**What the exercise asks:**
The expected output is exactly the lines below, starting at the line with "thumb tip: (212, 176)" and ending at the line with "thumb tip: (99, 1263)", both included; no other line belongs in it.

Records from a data source:
════════════════════

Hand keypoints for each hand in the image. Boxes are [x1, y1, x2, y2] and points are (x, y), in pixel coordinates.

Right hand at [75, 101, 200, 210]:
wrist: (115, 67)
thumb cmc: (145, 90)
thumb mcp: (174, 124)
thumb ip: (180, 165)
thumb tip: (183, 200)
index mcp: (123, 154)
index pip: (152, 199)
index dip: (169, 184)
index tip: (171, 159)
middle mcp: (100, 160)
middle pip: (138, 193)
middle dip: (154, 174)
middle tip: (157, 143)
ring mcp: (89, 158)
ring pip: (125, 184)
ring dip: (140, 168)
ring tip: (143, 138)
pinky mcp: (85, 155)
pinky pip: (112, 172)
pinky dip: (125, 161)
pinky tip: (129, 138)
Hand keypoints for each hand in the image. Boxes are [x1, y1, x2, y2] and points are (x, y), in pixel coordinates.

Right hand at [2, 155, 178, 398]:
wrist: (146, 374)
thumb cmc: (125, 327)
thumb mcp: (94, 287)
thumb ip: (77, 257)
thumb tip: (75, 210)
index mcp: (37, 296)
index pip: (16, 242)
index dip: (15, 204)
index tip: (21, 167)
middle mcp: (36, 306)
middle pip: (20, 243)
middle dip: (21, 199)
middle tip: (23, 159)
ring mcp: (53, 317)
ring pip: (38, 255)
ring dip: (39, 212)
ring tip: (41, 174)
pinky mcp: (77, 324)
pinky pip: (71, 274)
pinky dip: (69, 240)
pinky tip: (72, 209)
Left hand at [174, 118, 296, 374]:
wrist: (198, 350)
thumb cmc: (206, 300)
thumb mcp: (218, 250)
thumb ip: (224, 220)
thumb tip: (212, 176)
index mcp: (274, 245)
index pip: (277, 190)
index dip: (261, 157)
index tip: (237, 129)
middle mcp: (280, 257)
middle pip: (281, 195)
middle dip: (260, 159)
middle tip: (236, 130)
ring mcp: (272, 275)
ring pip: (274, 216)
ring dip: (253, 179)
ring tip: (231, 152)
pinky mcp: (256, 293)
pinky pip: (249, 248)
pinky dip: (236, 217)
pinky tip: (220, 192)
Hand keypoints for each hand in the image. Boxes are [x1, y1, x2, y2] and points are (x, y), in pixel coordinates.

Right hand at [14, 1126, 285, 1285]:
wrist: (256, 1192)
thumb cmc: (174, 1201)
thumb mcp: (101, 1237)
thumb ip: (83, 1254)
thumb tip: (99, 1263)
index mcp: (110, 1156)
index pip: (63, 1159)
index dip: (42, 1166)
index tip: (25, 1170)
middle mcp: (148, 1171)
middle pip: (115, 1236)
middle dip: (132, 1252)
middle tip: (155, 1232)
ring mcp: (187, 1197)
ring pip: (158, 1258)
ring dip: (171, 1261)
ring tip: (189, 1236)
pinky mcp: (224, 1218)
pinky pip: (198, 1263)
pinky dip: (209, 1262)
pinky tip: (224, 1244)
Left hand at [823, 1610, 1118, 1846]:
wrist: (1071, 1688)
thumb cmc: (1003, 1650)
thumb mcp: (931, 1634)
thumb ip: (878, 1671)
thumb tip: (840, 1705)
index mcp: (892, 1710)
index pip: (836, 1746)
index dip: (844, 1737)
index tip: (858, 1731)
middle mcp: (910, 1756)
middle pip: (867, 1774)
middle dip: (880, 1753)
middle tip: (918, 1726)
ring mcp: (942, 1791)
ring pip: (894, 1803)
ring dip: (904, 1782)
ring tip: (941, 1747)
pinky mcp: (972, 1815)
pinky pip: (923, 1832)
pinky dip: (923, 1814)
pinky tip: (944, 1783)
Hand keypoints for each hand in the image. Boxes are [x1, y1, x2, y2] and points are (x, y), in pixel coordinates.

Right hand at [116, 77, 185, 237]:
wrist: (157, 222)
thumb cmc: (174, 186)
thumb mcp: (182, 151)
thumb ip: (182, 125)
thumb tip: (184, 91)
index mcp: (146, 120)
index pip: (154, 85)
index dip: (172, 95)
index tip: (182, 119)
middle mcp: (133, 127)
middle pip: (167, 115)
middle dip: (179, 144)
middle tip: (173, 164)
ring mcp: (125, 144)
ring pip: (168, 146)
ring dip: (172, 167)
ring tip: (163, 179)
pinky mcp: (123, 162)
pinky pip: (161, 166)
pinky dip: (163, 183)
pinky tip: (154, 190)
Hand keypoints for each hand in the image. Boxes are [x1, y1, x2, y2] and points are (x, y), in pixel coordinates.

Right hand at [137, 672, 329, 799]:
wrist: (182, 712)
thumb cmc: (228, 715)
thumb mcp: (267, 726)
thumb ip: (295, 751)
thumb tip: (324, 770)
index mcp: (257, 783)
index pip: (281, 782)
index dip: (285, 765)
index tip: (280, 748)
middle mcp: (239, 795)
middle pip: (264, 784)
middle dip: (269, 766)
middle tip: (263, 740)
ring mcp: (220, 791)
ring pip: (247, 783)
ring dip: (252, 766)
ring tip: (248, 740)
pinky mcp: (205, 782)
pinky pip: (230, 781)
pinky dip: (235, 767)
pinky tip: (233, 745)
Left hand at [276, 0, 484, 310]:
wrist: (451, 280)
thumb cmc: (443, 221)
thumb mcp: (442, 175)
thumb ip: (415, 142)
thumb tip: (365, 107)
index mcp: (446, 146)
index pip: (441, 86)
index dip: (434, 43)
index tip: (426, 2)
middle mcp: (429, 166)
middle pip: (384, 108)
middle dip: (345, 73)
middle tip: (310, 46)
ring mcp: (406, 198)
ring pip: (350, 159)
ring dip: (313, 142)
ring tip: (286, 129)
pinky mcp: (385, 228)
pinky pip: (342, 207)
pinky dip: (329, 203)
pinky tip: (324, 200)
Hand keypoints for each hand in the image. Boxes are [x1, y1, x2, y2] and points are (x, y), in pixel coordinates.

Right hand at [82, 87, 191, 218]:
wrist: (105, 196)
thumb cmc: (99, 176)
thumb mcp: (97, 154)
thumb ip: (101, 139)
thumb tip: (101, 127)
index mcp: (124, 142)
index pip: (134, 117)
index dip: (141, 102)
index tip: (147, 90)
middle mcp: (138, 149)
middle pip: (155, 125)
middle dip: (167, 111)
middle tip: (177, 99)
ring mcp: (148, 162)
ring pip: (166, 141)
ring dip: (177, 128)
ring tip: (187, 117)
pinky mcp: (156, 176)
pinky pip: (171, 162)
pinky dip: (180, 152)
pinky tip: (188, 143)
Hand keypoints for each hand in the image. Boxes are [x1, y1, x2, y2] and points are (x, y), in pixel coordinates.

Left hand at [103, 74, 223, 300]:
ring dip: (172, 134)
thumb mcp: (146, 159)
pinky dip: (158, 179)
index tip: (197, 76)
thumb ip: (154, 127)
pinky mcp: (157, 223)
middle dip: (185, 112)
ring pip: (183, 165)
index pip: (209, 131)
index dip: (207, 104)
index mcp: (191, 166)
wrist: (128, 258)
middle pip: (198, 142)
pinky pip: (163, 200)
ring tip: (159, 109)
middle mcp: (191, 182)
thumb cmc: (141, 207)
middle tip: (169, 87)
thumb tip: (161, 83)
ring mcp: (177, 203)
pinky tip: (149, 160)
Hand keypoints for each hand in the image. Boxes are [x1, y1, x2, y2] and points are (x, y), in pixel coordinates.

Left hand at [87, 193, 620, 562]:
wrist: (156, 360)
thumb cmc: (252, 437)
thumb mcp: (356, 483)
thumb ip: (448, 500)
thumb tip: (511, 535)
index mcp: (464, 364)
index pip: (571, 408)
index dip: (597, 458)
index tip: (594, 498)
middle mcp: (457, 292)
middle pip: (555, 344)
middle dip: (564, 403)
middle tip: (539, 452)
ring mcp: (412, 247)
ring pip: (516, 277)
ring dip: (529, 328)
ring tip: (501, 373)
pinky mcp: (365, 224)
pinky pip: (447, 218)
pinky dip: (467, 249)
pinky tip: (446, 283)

════════════════════

**Answer below:**
thumb tip: (212, 176)
index mcp: (274, 245)
index pip: (277, 190)
index dip: (261, 157)
index tip: (237, 129)
middle mcp: (280, 257)
middle pip: (281, 195)
middle dip: (260, 159)
middle tip: (236, 130)
ring mcp: (272, 275)
ring pip: (274, 216)
ring dip: (253, 179)
ring tip: (231, 152)
pinky mcp: (256, 293)
pinky pip: (249, 248)
pinky dip: (236, 217)
pinky tip: (220, 192)
Hand keypoints for each hand in the image. Boxes are [x1, y1, x2, y2] and points are (x, y), in pixel coordinates.

Right hand at [14, 1126, 285, 1285]:
wrist: (256, 1192)
thumb cmc: (174, 1201)
thumb mcp: (101, 1237)
thumb ip: (83, 1254)
thumb tip: (99, 1263)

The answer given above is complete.